A falta de infraestrutura de carregadores deve atrasar a expansão do mercado de carros elétricos nos Estados Unidos, enquanto na Europa a discussão é o alto custo dos modelos, que começam a perder incentivos dados pelos governos nos últimos anos para estimular a compra.
Também há receio entre as montadoras de falta de matéria-prima e componentes, em especial, baterias, cuja produção é concentrada na Ásia. Com esse cenário, indústrias do setor automotivo ampliam os debates sobre uma revisão dos prazos para atendimento das metas de descarbonização na área de transporte.
Boa parte da indústria automobilística acredita que a mudança para a produção de veículos 100% elétricos não é viável nos prazos atuais. A primeira etapa prevê o fim da produção de carros a combustão entre 2030 e 2035 e, a segunda, de zero emissões de carbono no setor de transporte até 2050.
As montadoras afirmam estar comprometidas com investimentos na descarbonização, mas dizem haver um descompasso com as cadeias de suprimento de baterias, de matérias-primas (minerais), de infraestrutura de recarga e de energia renovável.

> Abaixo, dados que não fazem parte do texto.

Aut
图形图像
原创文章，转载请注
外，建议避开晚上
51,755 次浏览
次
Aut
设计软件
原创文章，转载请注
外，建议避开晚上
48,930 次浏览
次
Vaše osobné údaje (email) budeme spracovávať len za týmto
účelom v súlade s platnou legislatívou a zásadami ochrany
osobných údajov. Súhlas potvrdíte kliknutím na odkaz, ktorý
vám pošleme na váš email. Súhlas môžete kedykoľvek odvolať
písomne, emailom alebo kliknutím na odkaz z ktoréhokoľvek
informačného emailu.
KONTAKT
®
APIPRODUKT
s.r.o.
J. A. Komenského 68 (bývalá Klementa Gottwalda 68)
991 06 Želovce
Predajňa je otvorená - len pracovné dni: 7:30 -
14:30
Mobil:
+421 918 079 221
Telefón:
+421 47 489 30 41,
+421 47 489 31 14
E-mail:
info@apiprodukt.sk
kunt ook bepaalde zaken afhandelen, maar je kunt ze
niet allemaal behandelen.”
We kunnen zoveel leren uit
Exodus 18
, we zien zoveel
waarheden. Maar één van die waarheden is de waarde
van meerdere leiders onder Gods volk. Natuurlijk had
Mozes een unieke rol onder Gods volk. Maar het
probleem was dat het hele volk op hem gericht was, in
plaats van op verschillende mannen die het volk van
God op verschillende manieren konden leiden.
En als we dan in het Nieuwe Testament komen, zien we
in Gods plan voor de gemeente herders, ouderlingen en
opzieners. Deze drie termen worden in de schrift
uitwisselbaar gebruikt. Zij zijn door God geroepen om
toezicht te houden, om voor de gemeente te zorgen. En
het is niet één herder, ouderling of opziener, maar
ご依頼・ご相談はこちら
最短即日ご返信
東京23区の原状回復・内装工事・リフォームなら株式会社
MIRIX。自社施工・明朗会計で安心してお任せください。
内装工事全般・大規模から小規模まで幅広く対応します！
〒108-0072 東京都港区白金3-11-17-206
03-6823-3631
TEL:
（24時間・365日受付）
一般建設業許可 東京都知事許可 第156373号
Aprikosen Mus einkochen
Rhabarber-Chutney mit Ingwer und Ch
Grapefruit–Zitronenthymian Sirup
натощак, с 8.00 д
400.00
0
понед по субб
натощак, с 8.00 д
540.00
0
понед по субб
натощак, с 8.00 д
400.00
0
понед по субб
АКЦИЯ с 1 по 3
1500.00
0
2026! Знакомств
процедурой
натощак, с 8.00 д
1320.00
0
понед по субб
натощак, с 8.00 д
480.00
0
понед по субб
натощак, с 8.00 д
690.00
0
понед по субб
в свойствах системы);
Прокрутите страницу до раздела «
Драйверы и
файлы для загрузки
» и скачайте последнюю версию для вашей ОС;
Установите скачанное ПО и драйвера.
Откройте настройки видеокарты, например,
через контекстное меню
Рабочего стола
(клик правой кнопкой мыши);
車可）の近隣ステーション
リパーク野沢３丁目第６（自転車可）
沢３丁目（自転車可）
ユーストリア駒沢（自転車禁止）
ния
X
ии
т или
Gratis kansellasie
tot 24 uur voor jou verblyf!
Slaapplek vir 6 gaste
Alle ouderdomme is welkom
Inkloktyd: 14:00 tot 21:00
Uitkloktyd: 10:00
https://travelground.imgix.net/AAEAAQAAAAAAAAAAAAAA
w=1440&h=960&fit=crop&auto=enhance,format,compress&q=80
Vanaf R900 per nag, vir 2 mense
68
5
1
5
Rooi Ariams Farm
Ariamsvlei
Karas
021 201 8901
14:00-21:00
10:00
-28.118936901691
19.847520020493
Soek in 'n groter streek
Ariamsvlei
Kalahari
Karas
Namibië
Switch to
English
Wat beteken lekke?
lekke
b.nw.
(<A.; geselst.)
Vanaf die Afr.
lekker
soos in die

“Já estamos desenvolvendo, produzindo e vendendo carros elétricos e híbridos”, afirma John Bozzella, presidente da Organização Internacional dos Fabricantes de Veículos (Oica), entidade com sede na França que representa montadoras do mundo todo. “Somos os líderes desse time, mas são necessários todos os jogadores para atingir metas ambiciosas.”
Segundo ele, as vendas de EVs (veículos elétricos, na sigla em inglês) cresceram rapidamente, mas a infraestrutura não. “A indústria automotiva e outros setores não estão convencidos, ainda, de que haverá carregadores suficientes, assim como componentes, matéria-prima e energia sustentável.”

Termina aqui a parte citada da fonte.